I know this book is too advanced for my two-year-old, but I'm glad I have it. I think it's a great resource.
The girls in my daughter's class were given this book as part of their human development lessons. (The boys were given the boys' version). It is very thorough and informative without being overly clinical. It serves as a great jumping-off point for a parent to discuss body changes and sexuality if you don't know where to begin (or end). The resource section at the back of the book will be very helpful if my daughter has more questions or interests, and I anticipate that she'll use the book for years to come.
I am preparing to have the "talk" with my nine year old daughter and I am trying to find an age-appropriate book to tell her just what she needs to know at this age about the changes that will be happening over the next several years in her body! What a challenge! This book is way too wordy for her - it's a 250 page chapter book. Plus it has a little too much information (and pictures) beyond what I think she needs to know at this age. I read it to get some idea of what she may be questioning and wanting to know at this age but the search continues for the right book.
Easy and incredibly helpful read for my 10-year-old stepdaughter, who's got a foot firmly in puberty, and me.
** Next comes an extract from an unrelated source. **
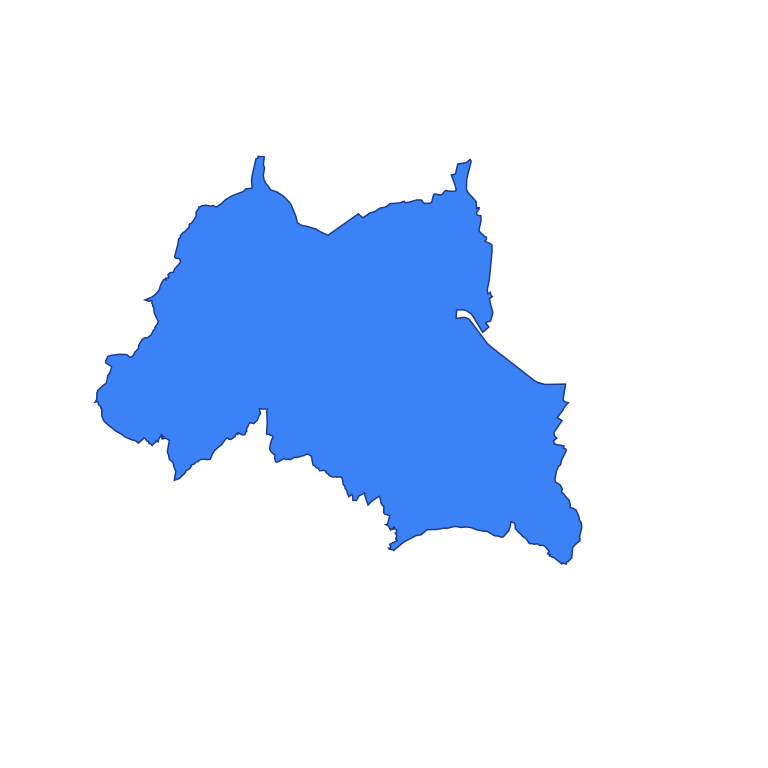 Pucioasa, Dâmbovita, Romania, rotated 134°
{"feature_id": "2599482B55662531214535", "entity_name": "Pucioasa", "entity_type": "district", "adm_level": 2, "iso_a3": "ROU", "parent_name": "Romania", "parent_adm1": "Dâmbovita", "projection": "equal_earth", "projection_center": [25.458, 45.082], "detail": "fine", "context": "isolated", "style": "filled", "palette": "blue", "viewbox_px": 768, "rotation_deg": 134, "n_neighbors": 0, "source": "geoboundaries", "source_scale": "gbopen_adm2", "svg_char_len": 6171}
<svg xmlns="http://www.w3.org/2000/svg" viewBox="0 0 768 768"><g transform="rotate(134 384 384)"><path d="M597.7,579.3L595.3,577.5L597.3,574.9L597.0,571.6L597.9,571.2L598.2,569.5L603.2,564.6L605.0,560.1L605.3,557.5L604.2,544.4L602.3,537.3L602.1,533.8L599.7,527.4L597.5,523.6L597.1,519.6L589.7,519.0L589.2,518.3L589.6,515.2L589.4,514.3L588.7,513.8L590.0,511.7L589.1,509.9L589.4,508.1L586.8,508.3L584.7,507.7L582.9,508.5L582.6,508.3L582.5,506.4L580.1,507.7L574.8,508.7L574.7,508.4L576.1,507.2L575.0,506.0L577.3,506.3L577.6,505.8L577.4,505.1L574.7,503.5L573.7,499.2L583.4,492.7L584.7,489.7L587.3,486.2L587.1,481.1L589.1,478.4L591.5,473.1L598.8,468.0L594.2,465.6L587.0,465.3L585.2,465.5L584.4,466.2L580.2,465.0L576.8,465.5L576.8,466.4L576.3,466.5L573.2,464.8L570.5,465.1L569.1,463.9L566.4,463.7L564.3,462.4L560.6,458.0L558.8,456.7L553.5,458.8L549.1,459.7L540.3,458.7L532.8,459.7L532.0,459.5L531.3,458.4L531.7,457.4L530.2,455.6L525.2,454.7L523.3,455.5L521.2,455.5L520.2,454.8L521.4,454.2L519.5,453.5L519.6,452.2L519.0,450.5L517.8,449.3L516.6,449.0L514.1,450.3L513.5,449.8L511.1,452.1L508.5,452.6L506.3,453.6L504.6,453.1L502.9,450.1L497.7,450.1L494.2,451.7L491.2,452.2L488.3,456.6L485.9,453.4L483.1,450.8L485.1,449.4L492.6,441.4L501.2,434.1L501.5,433.1L499.8,431.8L500.0,430.7L498.9,427.9L499.2,427.2L500.2,425.9L501.4,426.5L506.4,423.9L509.2,422.0L510.5,420.5L511.1,418.4L511.1,414.5L510.4,413.5L513.2,411.3L515.2,408.0L514.8,407.0L513.2,405.9L506.9,404.1L506.2,401.7L505.1,401.1L503.2,398.6L498.7,397.6L497.5,395.7L490.8,391.8L488.0,390.9L487.2,389.7L486.4,386.1L491.5,378.9L491.1,376.5L491.2,374.4L490.3,372.7L491.1,370.0L488.3,367.7L487.2,365.9L488.0,363.7L487.5,361.8L488.0,360.0L486.4,356.1L484.3,354.4L483.9,353.3L481.0,350.7L480.5,349.6L481.9,347.0L484.4,343.9L484.8,340.8L486.0,339.7L486.7,336.5L488.2,334.2L489.5,331.0L485.9,330.4L486.5,328.4L489.3,325.6L487.0,323.0L482.1,324.3L476.0,322.4L478.0,319.4L482.1,311.4L476.8,311.4L468.1,309.5L468.6,307.7L471.7,303.4L472.5,300.5L471.9,299.5L476.9,294.7L476.9,292.9L474.7,288.5L482.1,284.2L484.0,285.0L483.2,283.4L483.3,280.8L484.2,279.3L484.4,277.8L484.0,277.7L483.7,278.8L482.9,277.1L482.0,276.6L481.6,277.3L480.0,277.6L480.0,276.8L480.9,275.7L480.0,274.1L481.5,272.0L483.5,272.4L484.2,269.1L486.8,268.4L487.3,267.4L486.7,266.9L487.5,265.7L495.4,268.5L496.2,266.3L498.1,265.5L498.8,266.6L499.1,265.6L496.9,262.1L497.1,261.5L483.5,259.9L470.7,255.6L466.8,252.6L458.8,251.7L451.6,244.7L445.9,240.6L444.3,238.6L437.2,234.2L433.6,228.9L429.4,225.2L426.8,221.6L424.5,216.1L421.1,210.7L418.3,207.3L416.4,199.1L414.2,196.4L412.5,192.8L410.9,192.0L403.1,192.3L398.6,194.4L394.9,197.1L393.5,193.8L393.9,192.2L397.0,188.8L396.7,187.4L397.2,185.6L396.8,185.1L397.3,184.0L397.0,182.1L397.4,178.5L396.6,175.8L397.1,171.6L397.8,169.6L397.4,167.8L396.3,167.2L395.0,164.7L392.7,162.9L392.0,161.8L392.1,160.1L390.3,158.4L389.0,156.1L389.6,148.9L392.4,148.4L392.5,147.2L391.2,146.0L392.6,145.3L392.0,144.5L391.7,142.7L390.9,142.0L389.9,131.2L389.0,131.5L388.6,131.0L387.0,127.9L384.9,128.9L383.9,128.2L378.5,128.3L370.6,134.7L364.4,134.8L360.9,134.1L358.9,135.8L358.6,136.9L349.9,142.0L346.9,145.5L346.1,148.9L344.0,151.6L341.2,158.2L341.9,161.4L343.6,164.3L341.5,166.0L339.0,170.3L338.9,174.3L338.2,178.1L338.4,181.4L335.6,182.8L334.2,187.1L335.3,192.7L334.4,194.3L326.7,199.6L321.9,201.2L319.3,200.9L316.2,203.1L305.4,206.6L304.6,207.5L304.7,209.0L305.6,210.6L303.5,211.5L308.9,219.7L308.1,220.1L307.9,221.6L307.3,222.5L303.1,222.1L302.9,225.2L301.2,228.0L286.6,230.5L287.9,236.1L279.0,237.0L275.5,238.1L269.4,238.4L271.0,241.0L271.3,243.6L269.9,245.0L257.9,253.3L272.6,268.0L275.2,273.0L275.6,272.9L277.1,277.9L282.8,331.6L283.1,337.7L278.3,367.2L279.1,370.5L280.4,372.7L286.7,377.7L280.3,383.2L275.7,378.7L273.8,375.2L273.0,369.7L273.5,366.9L278.3,348.9L270.1,348.2L269.5,353.0L266.8,352.7L266.3,351.9L264.6,351.2L258.8,354.1L256.6,355.8L252.7,362.7L249.3,367.4L245.9,366.8L245.9,368.6L244.3,371.3L247.0,371.8L244.9,374.9L236.2,380.4L213.2,398.7L209.0,403.0L209.4,405.8L210.6,408.4L211.1,410.9L209.0,410.8L207.3,412.1L208.0,414.7L207.9,421.8L206.5,423.2L199.5,427.4L195.7,431.2L197.9,434.4L196.5,436.6L192.5,437.0L191.1,437.9L191.5,438.7L193.5,439.2L188.7,444.6L187.9,457.1L186.5,460.1L179.2,466.8L163.2,476.0L162.8,477.4L162.7,478.0L167.9,478.7L174.5,483.8L182.5,478.9L183.8,478.6L186.9,480.7L191.5,471.1L194.3,466.8L195.5,466.7L196.5,467.1L200.5,471.7L201.7,473.8L202.9,474.3L207.5,473.9L208.6,474.4L211.9,479.4L213.2,479.9L219.9,476.1L221.9,476.3L226.4,480.9L225.6,484.7L228.7,488.2L236.3,492.6L238.8,494.7L238.5,496.4L242.6,498.3L250.3,505.1L253.5,505.2L256.5,506.2L260.0,509.0L267.0,510.6L270.1,512.7L279.1,514.7L279.5,520.7L315.9,527.6L319.2,537.0L319.5,540.0L324.6,549.7L326.9,552.9L328.1,557.6L327.7,559.1L325.0,563.1L321.2,571.6L319.5,575.5L318.9,578.6L318.8,587.5L320.2,594.4L323.1,600.5L322.2,603.9L321.8,608.4L320.4,612.1L317.9,615.7L311.6,620.0L310.0,623.2L303.8,627.8L307.5,632.5L309.9,631.9L311.0,632.5L326.0,623.4L330.0,620.3L334.7,614.9L339.5,618.9L343.3,618.9L354.1,624.0L361.3,626.0L367.4,626.3L372.7,627.4L373.7,628.2L374.2,630.8L376.5,632.2L378.9,636.1L382.4,638.9L384.5,639.3L385.0,640.1L386.4,639.3L391.0,638.6L393.6,635.8L396.7,635.0L402.4,634.1L403.4,635.0L404.8,634.7L406.0,633.3L407.6,633.1L412.3,633.1L415.6,633.8L418.8,633.5L419.4,632.4L422.5,632.5L425.6,630.0L437.5,623.2L438.1,622.5L438.0,621.2L437.7,620.2L436.1,618.9L436.1,618.0L437.0,615.5L438.7,614.8L446.2,614.6L449.9,613.2L452.6,615.2L454.8,615.5L455.7,615.1L456.0,613.4L457.2,612.7L459.6,614.5L460.4,612.9L460.8,613.1L460.9,614.5L462.1,615.0L467.2,613.8L472.6,611.0L478.2,610.6L482.8,611.3L489.5,614.3L487.9,610.6L485.6,609.2L485.6,608.3L487.0,607.2L487.7,605.3L488.7,604.4L488.9,602.7L492.5,598.6L495.9,589.7L498.0,588.8L501.7,588.4L504.1,587.1L506.5,587.0L510.2,585.6L515.1,586.2L516.8,588.2L519.8,588.9L526.4,587.4L529.3,585.3L534.3,585.4L538.0,584.0L541.4,585.3L541.5,589.4L546.6,595.2L553.6,600.6L556.1,601.7L560.7,600.3L562.1,598.8L560.8,592.8L560.9,591.8L565.7,589.2L570.0,588.5L573.7,585.8L576.8,584.3L579.5,585.0L587.7,585.5L588.8,584.5L589.7,584.5L594.6,579.9L597.7,579.3Z" fill="#3b82f6" stroke="#1e3a8a" stroke-width="1.5"/></g></svg>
It makes the subject of puberty approachable, safe to talk about, interesting, and above all, normal.
Great book for us mothers with young girls about to start with all the body changes. its a great guide, very informative, it helps you understand how to approach the topic with our daughters in an accurate and comfortable matter. I recommend it!
I really like this book, but I have an old edition which makes some strange assertions about "hermaphrodites." I'd say get a newer volume and make sure it doesn't say any weird stuff.